Extrait du texte:
-*-*-

Ici donc la juridiction de la Ville ne pouvait franchir les limites de la
banlieue.
Mais ce
qui était limitatif pour les rives de la rivière ne l'était pas pour la rivière
elle-même et l'on peut dire que la rivière de Saint-Omer à Gravelines comme le
havre de Gravelines, étaient sous « le gouvernement » des Échevins de
Saint-Omer.
En 1431,
un arrêt du Grand Conseil de Flandre homologue un accord entre l'échevinage de
Saint-Omer d'une part, les religieux du monastère de Watten, d'autre part, au
sujet d'empêchements et de travaux que ces derniers avaient faits, mettant de
ce fait un obstacle au libre cours de la rivière.
« La
Ville s'est fait reconnaître le droit d'eschauwage ( escauwage, écouage ) et du
gouvernement de ladite rivière jusques en la mer ... ». ( Mém. Soc. Ant. Mor. T 15, p 165 ).
j).-
Prières pour la réussite des ouvrages.
Tout
imprévu qu'il nous paraisse, cet article de dépenses n'était pas inopportun,
car la Ville éprouva de véritables déboires dans l'exécution des premiers
travaux. Il arriva en effet que le barrage qui retenait les eaux de l'ancien
lit de la rivière, avant son déversement dans le lit nouvellement creusé, céda
à deux reprises.
L'Échevinage
jugea opportun d'implorer, par des aumônes pieuses, l'intercession divine.
1441.-
... pour quatre kennes ( Rappelons que la kenne - cane mesure - était de un lot
et demi : le lot était d'une capacité de 2 litres, un décilitre et demi ) de vin
moictié franchois de iii s. et moictié de ii s. le lot, prinses à Baudin de
Mussem XV s.; et pour le moictié d'un vel acaté en le Boucherie, XV s., donné
par osmone en pitance, et par Artus de Morcamp, du commandement des mesd. sgrs
maieurs et eschevins, le IXe jour de may l'an mil CCCC XLI présentez aux
Cordeliers, leur recommandant à prier que Dieu voulsist maintenir l'ouvrage qui
se faisoit pour le prinse et estaquement du cours anchien de le rivière pour le
faire courir ou nouvel fouich à la répa(ra)tion du havene de Gravelingues,
lequel estanquement estoit tant difficile que par deux fois à grant dommage
avoit failli.

-*-*-

Données fournies:
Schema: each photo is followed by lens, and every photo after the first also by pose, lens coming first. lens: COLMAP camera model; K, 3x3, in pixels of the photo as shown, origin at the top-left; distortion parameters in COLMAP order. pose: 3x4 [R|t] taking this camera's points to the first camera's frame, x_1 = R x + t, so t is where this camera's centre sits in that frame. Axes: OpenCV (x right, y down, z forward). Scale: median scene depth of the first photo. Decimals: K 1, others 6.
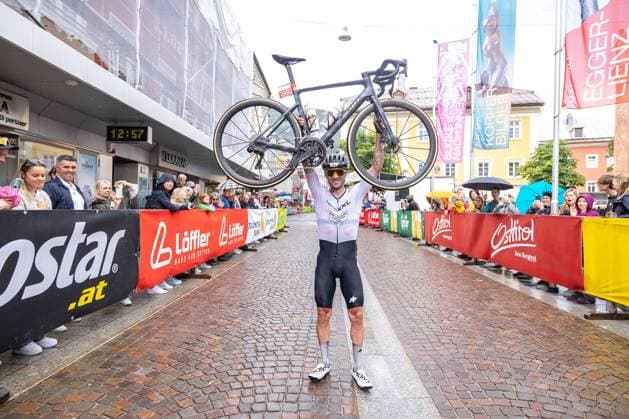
lens RADIAL K [[654.5, 0, 334.6], [0, 654.5, 222.4], [0, 0, 1]] dist [-0.009791, -0.007300]
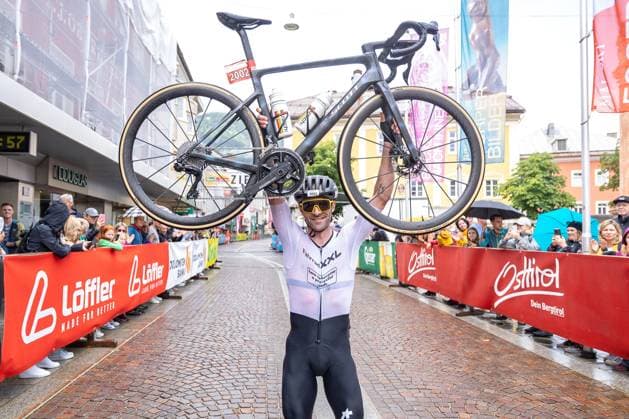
lens RADIAL K [[730.0, 0, 330.0], [0, 730.0, 209.1], [0, 0, 1]] dist [0.005273, 0.029748]
pose [[0.996217, -0.001417, 0.086887, -0.027044], [0.005533, 0.998873, -0.047143, -0.023138], [-0.086722, 0.047446, 0.995102, 0.183067]]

-*-*-

Consigne: Poursuivez le texte sur les travaux de la rivière de Saint-Omer en reprenant juste après sa dernière phrase.

Réponse rédigée:
Valent
lesd. deux parties . . .
. XXX s. ( Compte 1440-41 «
Despen pour dons d'omosnes ». ).
En 1620,
l'Échevinage se trouvait embarrassé dans la gestion et l'entretien du havre et
fit venir un ingénieur d'Ostende, Jean Sprutz « ... À Jehan Sprutz, Ingéniaire
demt à Oostende at esté payé la somme de 45 florins pour le voyaige qu'il a
fait exprez dud. Oostende en ceste ville, y appellé par mesd. srs pour avoir
son advis touchant ce que serait requis pour l'entretement dud. havre à moindre
fraiz de ceste ville que faire se poroit, et s'il ne seroit meilleur baillier
led. entretement au rabat; auquel voyaige led. Sprutz at vaqué tant en allant
qu'en séiournant et retournant sept jours que lesd. srs ont taxé à l'advenant
de six florins par jour par dessus ses despens de bouche, estant compris, en
ladicte somme de quarante cincq florins, 60 solz que mesd. srs ont faict donner
au joune homme ayant accompaingné led. Sprutz ...
... À
Franch. Godart, hoste du Chevallier au Cingne at esté payé la somme de 28
florins Arthois, at quoy a esté trouvé porté la despense de bouche fait au
logis dud. Godard, par led. Jehan Sprutz, Ingéniaire ...
... À
Anthoine Lenoir, demt en la ville d'Oostende at esté payé la somme de
trente-cinq florins à quoy s'est trouvé porter le voyage par luy fait en ceste
ville pour conférer avec luy ( le Magistrat ), pour emprendre, sy faire se
pooit, l'entretement dud. havre de Gravelinghe, pour le plus grand prouffict de
cested. ville, etc ...
... À
Adolphe Marmin, concherge de la Scelle, at esté payé la somme de cincq fl. pour
la despense fecte aud. lieu le dernier jour de mars XVIc vingt par aulcuns
eschevins commis par mesd. srs pour traicter et conférer avecq led. Le Noir
affin d'apprendre une bonne manière pour entretenir led. havre ... »), pour
avoir de lui une consultation sur les moyens à prendre pour arriver à faire les
travaux à meilleur compte, et à en obtenir l'entreprise au rabais.
Comme
suite à cette consultation, la Ville dut essayer de s'adresser à un seul chef
de travaux, et, en particulier, le compte de 1630 - 1631 nous montre ( À
Antoine Crawe, marchant, pour l'entretenance par lui empris d'entretenir le
hable, hayes et testes quy sont à la charge de ceste ville séantz lez
Gravelinghues, par accord faict entre Messrs du Magistrat de ceste dicte ville,
ensamble d'entretenir de cordages, balize et bolbacques nécessaires à
enseignier le chemin pour entrer en la rivière sans danger, at esté payé . .
. . IIm XLVII Livres. ( Compte
1630 - 31, fº 145 vº ) qu'un certain Anthoine Crawe en a pris une entreprise
globale; mais néanmoins, il ne nous apparaît pas que ce mode de gestion ait
continué à être adopté comme règle, et, dans les années suivantes, nous voyons
qu'on recourut de nouveau à des entreprises multiples.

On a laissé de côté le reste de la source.